As someone who works for IBM I'd have to disagree with you there. No one has ever told me we are a huge cloud company, I mean obviously I've been told we're investing buckets of money in cloud technologies and that we have made it a key strategy point to focus on growth in the area, but not once has anyone even intimated that we 'are [a] huge cloud company'.

What IBM is, realistically, is a ridiculously large (and I actually mean ridiculous in the sense of 'how are they not under more anti-trust investigations because they seriously own roughly everything") company with an unbelievably large number of very vert wealthy clients who are scared beyond reason of losing their market share if they don't start using <Insert "new" technology here> so internally everything that happens and looks like a publicity stunt is usually met with a response of "Well no shit we could do that. Why the hell didn't our marketing team point out that we had that capability in the 90's when it would have been impressive"

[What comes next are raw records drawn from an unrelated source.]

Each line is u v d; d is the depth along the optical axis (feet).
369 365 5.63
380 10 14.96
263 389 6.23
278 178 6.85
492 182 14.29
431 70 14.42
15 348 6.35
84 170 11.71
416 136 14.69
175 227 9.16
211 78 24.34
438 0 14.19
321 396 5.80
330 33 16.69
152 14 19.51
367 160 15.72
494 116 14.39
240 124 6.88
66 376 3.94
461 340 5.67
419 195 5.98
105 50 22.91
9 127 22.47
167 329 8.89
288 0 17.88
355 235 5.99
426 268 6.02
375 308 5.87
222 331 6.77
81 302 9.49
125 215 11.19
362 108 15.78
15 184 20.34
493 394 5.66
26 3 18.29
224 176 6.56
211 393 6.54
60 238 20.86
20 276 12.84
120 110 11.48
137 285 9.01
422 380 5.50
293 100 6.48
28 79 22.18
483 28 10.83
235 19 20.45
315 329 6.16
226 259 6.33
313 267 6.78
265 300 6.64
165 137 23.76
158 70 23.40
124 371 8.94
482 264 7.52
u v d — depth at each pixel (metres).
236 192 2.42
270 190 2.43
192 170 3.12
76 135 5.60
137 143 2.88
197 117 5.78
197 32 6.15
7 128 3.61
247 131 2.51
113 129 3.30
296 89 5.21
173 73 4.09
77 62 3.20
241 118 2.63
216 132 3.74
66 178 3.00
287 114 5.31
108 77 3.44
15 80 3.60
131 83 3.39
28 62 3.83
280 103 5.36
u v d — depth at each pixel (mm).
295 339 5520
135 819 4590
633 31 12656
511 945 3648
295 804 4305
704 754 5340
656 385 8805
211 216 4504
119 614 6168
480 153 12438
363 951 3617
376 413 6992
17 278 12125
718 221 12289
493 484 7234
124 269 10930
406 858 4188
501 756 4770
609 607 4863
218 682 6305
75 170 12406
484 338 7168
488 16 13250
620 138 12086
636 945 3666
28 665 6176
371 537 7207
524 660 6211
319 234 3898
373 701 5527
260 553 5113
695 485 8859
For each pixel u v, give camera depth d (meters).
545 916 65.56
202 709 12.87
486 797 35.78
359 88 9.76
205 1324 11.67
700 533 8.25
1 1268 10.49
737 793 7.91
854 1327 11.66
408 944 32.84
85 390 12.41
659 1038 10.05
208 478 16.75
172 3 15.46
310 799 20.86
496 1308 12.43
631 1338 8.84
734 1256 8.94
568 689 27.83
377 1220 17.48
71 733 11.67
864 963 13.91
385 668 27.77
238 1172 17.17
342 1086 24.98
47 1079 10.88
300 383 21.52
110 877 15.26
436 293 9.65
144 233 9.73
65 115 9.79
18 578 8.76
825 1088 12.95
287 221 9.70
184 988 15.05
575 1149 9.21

A lot of the Watson hype seems to actually be because a lot of the companies who traditionally would say 'hm, I dunno about this whole analytics thing. Shouldnt we just stick to spreadsheets and man hours' now have a named thing they can buy that really just covers up that they are actually just investing in a platform with some hadoop clustering and some racks full of P8s (obviously theres a little more to it than that).

The fact that watson can do seemingly cool stuff is actually just a nice way of saying 'anyone can do cool stuff if they invest a bit of cash in technologies that have been around for ages but large companies now have a small window where they can start investing in these technologies and they even get to act like they are an early adopter, of course sans-risk'

I find it amusing that our sales pitch to a rugby team in australia to sell them analytics tools and services failed about 4 years ago, so we gave it to them for free then said we would tell them who the next 10 players to get injured would be and how they would be injured. After the predictions were exactly correct at about injury 6 they were suddenly very interested in buying the stuff. Interestingly, if we sold the same thing now it wouldn't be an analytics platform, we would probably use watson (read: not rebuild that thing, just use the existing stuff because its easier) and it would be marketed as a "watson solution".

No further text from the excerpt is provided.